::: Data provided :::

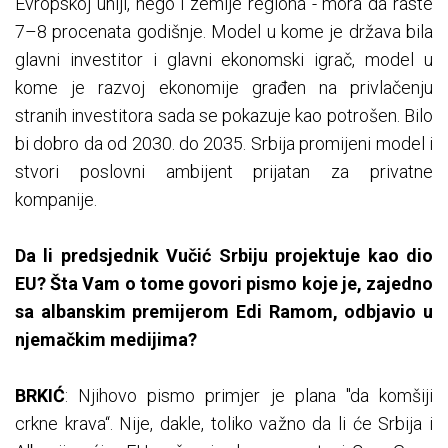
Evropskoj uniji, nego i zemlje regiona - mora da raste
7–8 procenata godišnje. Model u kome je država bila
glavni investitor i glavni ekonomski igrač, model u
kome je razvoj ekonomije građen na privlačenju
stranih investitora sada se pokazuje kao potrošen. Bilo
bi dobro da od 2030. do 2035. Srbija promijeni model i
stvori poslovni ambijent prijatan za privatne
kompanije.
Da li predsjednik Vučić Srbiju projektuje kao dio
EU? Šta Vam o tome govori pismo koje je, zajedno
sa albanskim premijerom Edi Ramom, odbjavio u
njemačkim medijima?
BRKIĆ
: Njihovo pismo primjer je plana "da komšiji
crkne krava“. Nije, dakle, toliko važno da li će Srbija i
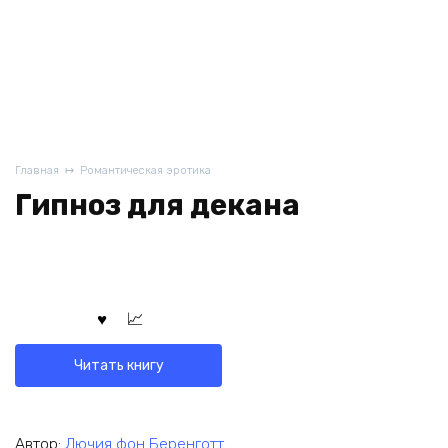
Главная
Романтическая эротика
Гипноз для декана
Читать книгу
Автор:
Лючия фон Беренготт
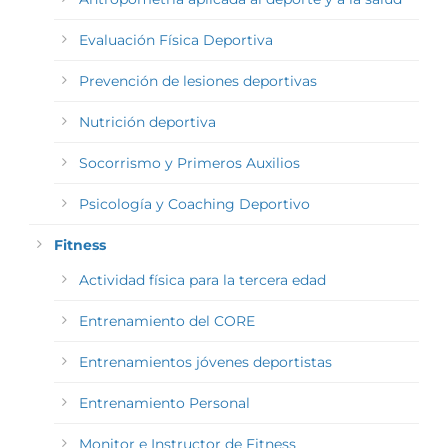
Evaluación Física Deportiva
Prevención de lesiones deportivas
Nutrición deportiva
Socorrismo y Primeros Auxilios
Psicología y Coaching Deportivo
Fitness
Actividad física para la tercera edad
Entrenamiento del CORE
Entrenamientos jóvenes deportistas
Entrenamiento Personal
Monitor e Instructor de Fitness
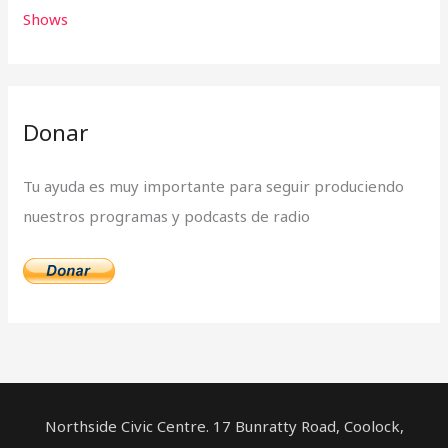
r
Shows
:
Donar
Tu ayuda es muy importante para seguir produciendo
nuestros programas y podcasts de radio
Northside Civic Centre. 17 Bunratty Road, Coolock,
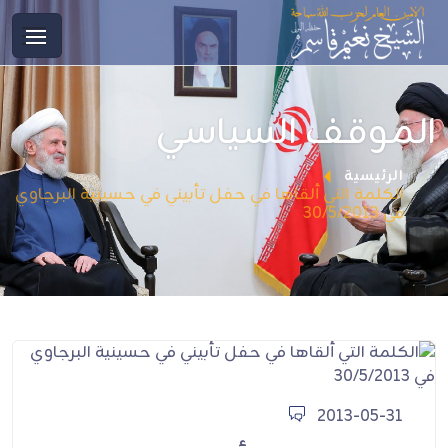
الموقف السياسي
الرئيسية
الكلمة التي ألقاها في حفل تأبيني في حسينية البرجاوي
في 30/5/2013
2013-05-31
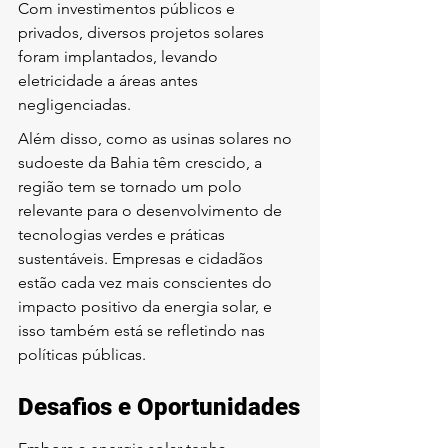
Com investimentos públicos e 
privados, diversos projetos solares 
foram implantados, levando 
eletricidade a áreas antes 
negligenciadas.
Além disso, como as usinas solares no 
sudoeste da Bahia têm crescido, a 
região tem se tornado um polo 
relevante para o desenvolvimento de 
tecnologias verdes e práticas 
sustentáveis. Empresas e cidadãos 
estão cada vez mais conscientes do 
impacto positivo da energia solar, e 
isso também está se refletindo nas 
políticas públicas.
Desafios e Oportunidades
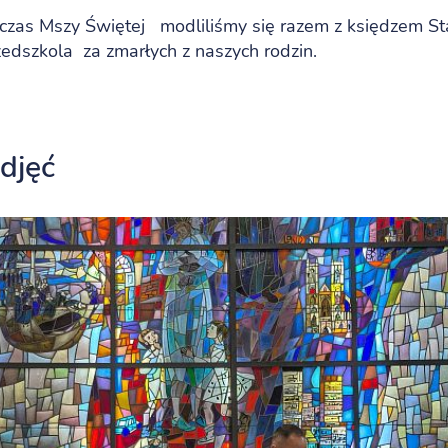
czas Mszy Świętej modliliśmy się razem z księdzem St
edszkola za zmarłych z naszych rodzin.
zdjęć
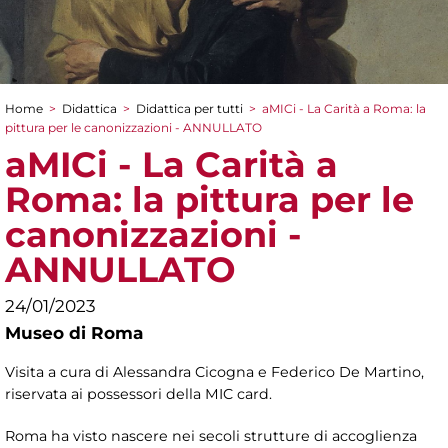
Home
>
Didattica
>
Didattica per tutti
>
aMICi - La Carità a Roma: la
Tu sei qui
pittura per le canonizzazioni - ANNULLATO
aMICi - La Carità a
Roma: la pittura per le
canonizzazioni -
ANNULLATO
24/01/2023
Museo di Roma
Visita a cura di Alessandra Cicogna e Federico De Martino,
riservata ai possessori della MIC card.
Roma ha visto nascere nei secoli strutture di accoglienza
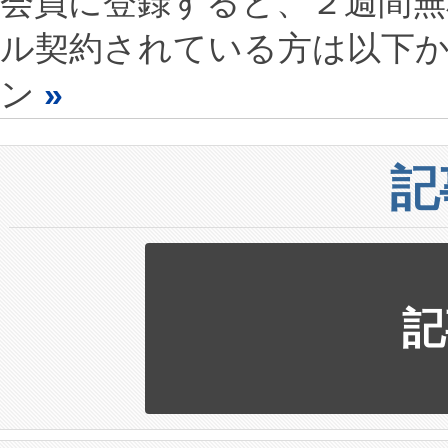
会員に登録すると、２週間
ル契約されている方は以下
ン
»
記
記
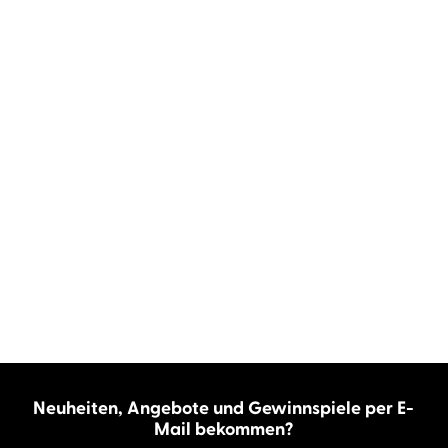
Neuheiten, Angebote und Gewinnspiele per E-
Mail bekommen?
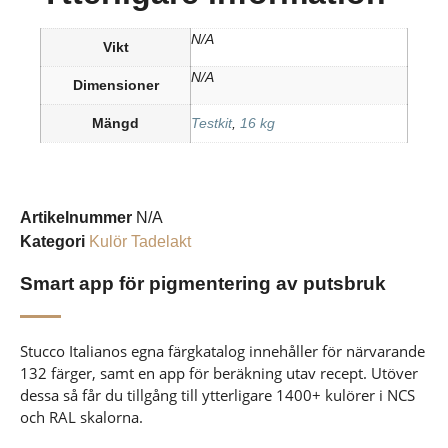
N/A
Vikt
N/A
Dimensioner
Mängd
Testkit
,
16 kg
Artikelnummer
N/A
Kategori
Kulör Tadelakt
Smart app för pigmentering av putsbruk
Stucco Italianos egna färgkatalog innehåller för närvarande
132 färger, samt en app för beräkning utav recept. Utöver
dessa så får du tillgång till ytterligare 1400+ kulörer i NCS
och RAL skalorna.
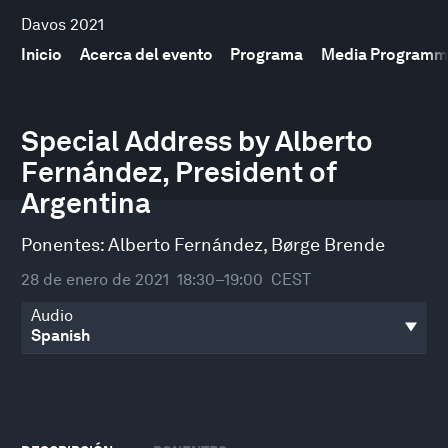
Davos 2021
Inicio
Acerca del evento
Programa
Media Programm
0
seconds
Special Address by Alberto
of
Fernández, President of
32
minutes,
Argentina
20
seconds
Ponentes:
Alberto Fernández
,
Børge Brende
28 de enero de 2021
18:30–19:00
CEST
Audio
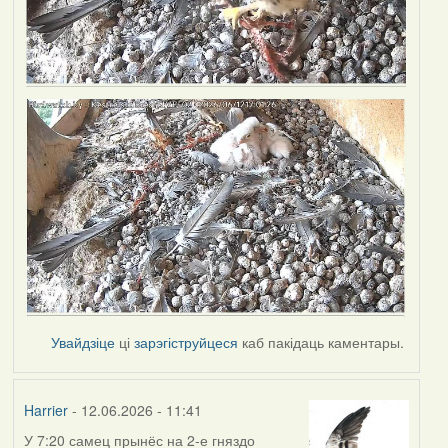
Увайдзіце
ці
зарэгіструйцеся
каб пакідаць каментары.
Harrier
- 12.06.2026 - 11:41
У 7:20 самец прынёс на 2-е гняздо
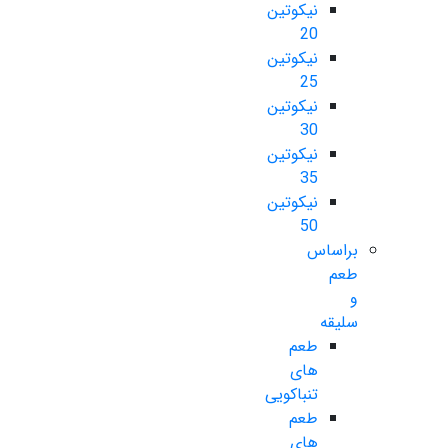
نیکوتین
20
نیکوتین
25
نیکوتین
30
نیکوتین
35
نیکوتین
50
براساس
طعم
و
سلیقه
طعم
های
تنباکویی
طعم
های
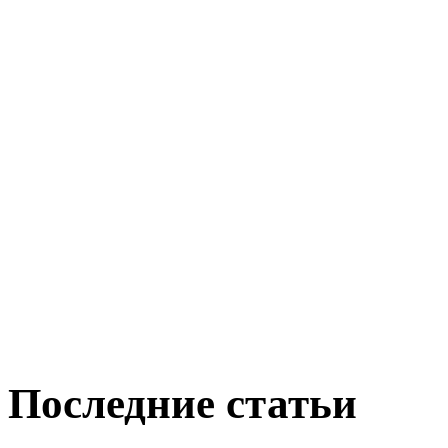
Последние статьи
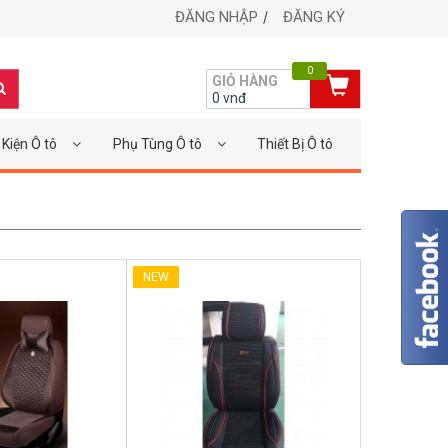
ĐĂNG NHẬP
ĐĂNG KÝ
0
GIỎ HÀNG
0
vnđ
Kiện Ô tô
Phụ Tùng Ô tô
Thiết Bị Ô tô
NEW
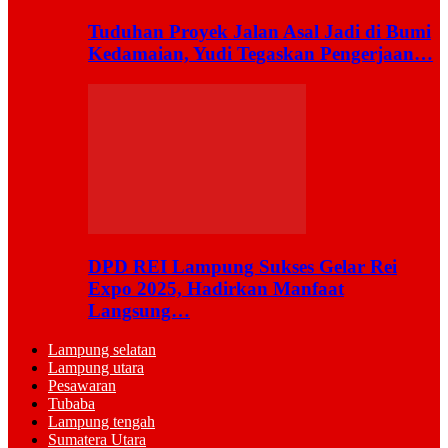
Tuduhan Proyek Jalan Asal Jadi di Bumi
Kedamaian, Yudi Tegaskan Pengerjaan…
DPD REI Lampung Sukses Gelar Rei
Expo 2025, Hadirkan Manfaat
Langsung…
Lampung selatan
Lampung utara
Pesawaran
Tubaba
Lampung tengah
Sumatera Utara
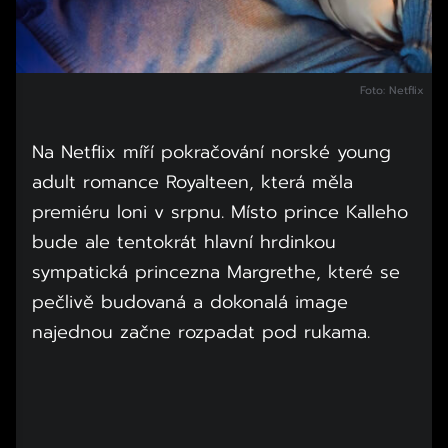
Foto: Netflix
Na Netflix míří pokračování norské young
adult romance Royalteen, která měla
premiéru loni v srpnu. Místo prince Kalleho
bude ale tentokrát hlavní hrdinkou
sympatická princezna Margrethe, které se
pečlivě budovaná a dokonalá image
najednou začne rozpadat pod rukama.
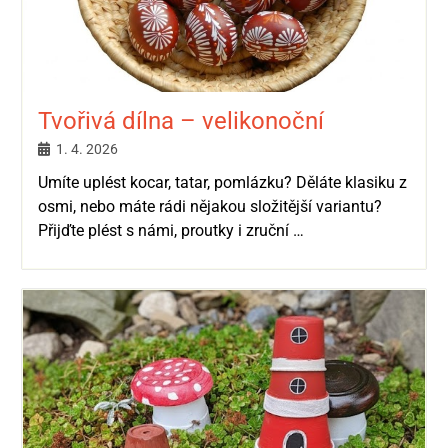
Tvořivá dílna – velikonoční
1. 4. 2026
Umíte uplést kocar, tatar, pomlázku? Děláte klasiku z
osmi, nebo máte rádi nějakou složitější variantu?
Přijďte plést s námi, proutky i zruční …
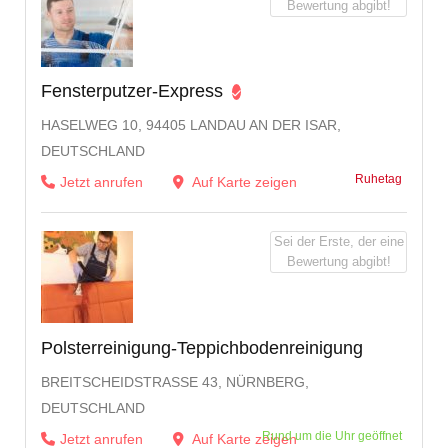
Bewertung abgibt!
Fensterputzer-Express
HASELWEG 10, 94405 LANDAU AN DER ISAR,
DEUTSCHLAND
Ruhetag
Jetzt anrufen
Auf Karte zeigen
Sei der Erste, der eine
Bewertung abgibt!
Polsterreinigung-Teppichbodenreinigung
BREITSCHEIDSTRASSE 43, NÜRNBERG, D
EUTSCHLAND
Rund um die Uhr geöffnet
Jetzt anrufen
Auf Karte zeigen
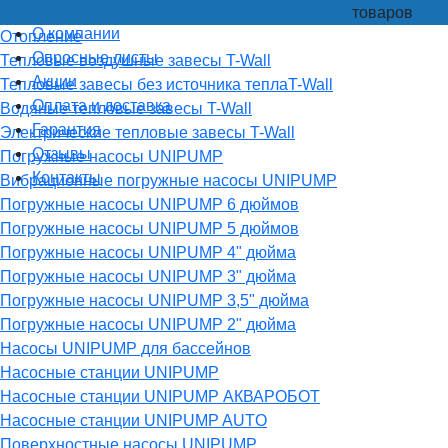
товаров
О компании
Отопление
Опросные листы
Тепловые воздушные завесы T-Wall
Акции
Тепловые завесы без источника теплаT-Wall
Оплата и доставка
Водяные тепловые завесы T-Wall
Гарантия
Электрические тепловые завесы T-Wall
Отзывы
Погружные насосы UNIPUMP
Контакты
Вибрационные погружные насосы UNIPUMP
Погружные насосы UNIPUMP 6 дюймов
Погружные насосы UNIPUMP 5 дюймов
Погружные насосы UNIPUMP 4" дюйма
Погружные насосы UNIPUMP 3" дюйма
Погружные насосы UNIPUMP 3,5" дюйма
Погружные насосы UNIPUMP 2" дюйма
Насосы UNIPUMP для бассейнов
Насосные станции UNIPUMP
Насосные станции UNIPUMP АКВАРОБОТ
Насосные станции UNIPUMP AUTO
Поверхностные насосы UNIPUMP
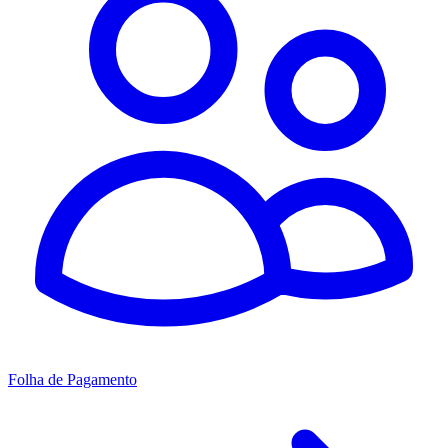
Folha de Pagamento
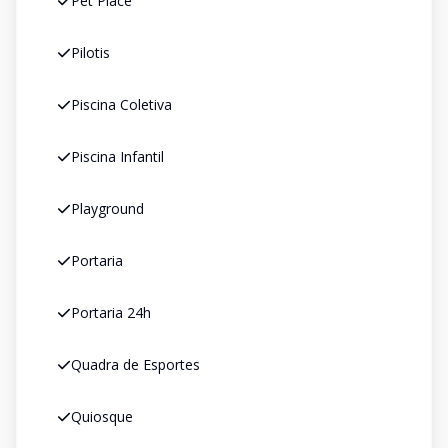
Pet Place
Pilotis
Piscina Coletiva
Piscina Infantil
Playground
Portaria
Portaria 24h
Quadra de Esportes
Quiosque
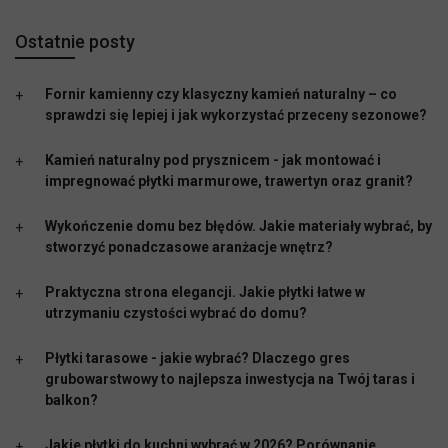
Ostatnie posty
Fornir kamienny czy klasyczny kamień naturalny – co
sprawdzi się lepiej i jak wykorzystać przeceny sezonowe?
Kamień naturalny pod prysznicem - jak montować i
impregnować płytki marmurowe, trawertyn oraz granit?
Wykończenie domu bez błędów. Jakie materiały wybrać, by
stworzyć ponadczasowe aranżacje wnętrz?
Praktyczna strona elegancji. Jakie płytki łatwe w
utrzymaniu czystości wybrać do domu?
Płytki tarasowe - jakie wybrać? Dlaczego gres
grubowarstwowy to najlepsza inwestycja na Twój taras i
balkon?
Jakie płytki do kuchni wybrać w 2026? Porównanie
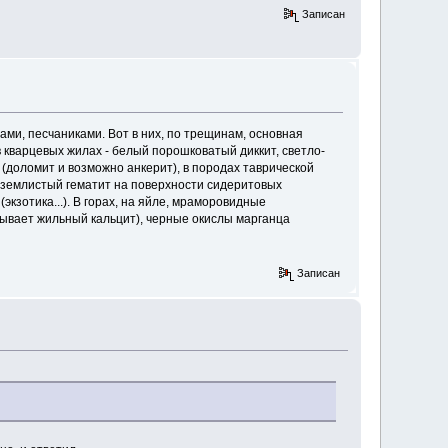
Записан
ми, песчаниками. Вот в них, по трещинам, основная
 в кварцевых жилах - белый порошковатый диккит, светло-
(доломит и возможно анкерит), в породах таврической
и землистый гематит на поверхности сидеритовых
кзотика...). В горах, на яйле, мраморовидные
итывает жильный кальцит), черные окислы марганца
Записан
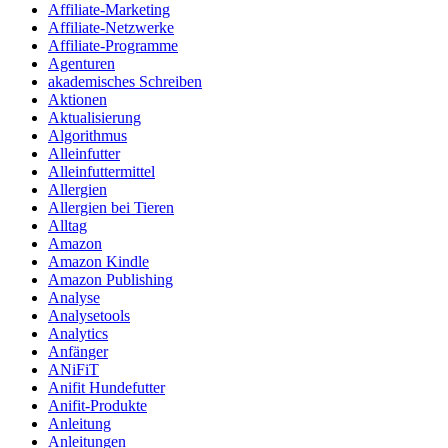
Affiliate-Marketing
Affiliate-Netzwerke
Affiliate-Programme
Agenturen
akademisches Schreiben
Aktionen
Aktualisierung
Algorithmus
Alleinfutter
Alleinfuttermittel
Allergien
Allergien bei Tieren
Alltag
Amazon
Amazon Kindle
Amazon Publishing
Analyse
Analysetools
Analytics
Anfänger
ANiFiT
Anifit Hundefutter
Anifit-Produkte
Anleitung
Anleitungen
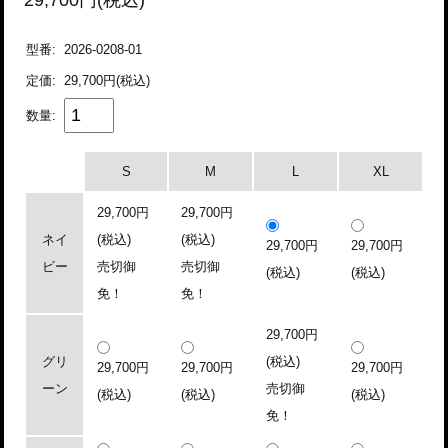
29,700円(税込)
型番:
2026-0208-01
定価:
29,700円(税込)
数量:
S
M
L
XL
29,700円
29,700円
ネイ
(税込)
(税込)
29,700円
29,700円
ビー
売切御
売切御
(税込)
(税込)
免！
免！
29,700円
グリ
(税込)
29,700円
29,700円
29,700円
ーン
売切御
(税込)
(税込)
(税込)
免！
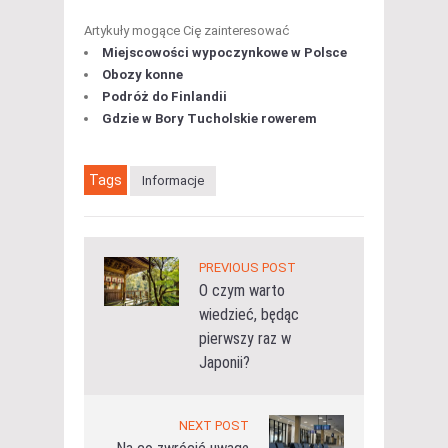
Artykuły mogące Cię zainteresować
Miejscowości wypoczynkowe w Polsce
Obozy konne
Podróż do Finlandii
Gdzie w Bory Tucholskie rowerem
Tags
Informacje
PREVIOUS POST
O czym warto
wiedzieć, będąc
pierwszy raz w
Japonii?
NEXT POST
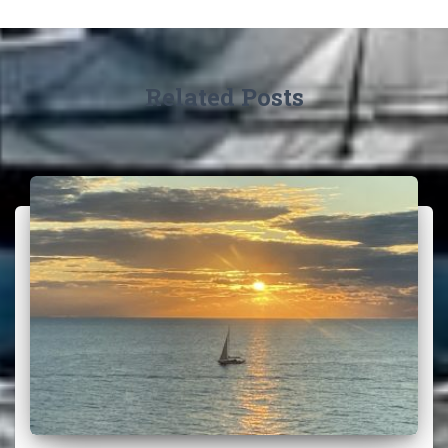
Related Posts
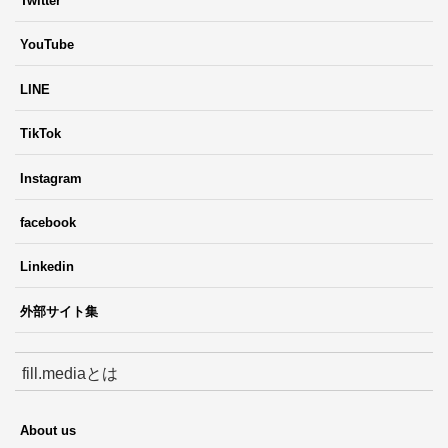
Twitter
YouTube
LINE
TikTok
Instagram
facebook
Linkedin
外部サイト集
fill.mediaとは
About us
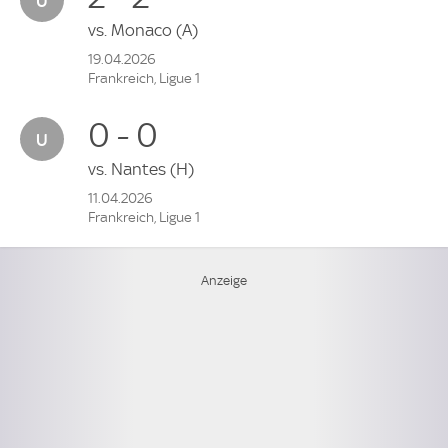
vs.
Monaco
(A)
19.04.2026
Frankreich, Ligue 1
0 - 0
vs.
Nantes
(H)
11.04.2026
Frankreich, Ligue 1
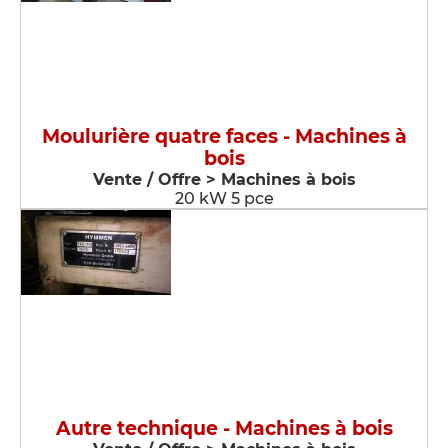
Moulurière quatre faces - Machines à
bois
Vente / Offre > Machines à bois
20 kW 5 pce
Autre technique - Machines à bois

:::

Task statement => Copy out the stretch of rows from the line containing "Related Posts" through the last line of the rows, word for word, leaving out the pictures.

Result =>
Related Posts
Twitter
YouTube
LINE
TikTok
Instagram
facebook
Linkedin
外部サイト集
fill.mediaとは
About us
vs.
Monaco
(A)
19.04.2026
Frankreich, Ligue 1
0 - 0
vs.
Nantes
(H)
11.04.2026
Frankreich, Ligue 1
Moulurière quatre faces - Machines à
bois
Vente / Offre > Machines à bois
20 kW 5 pce
Autre technique - Machines à bois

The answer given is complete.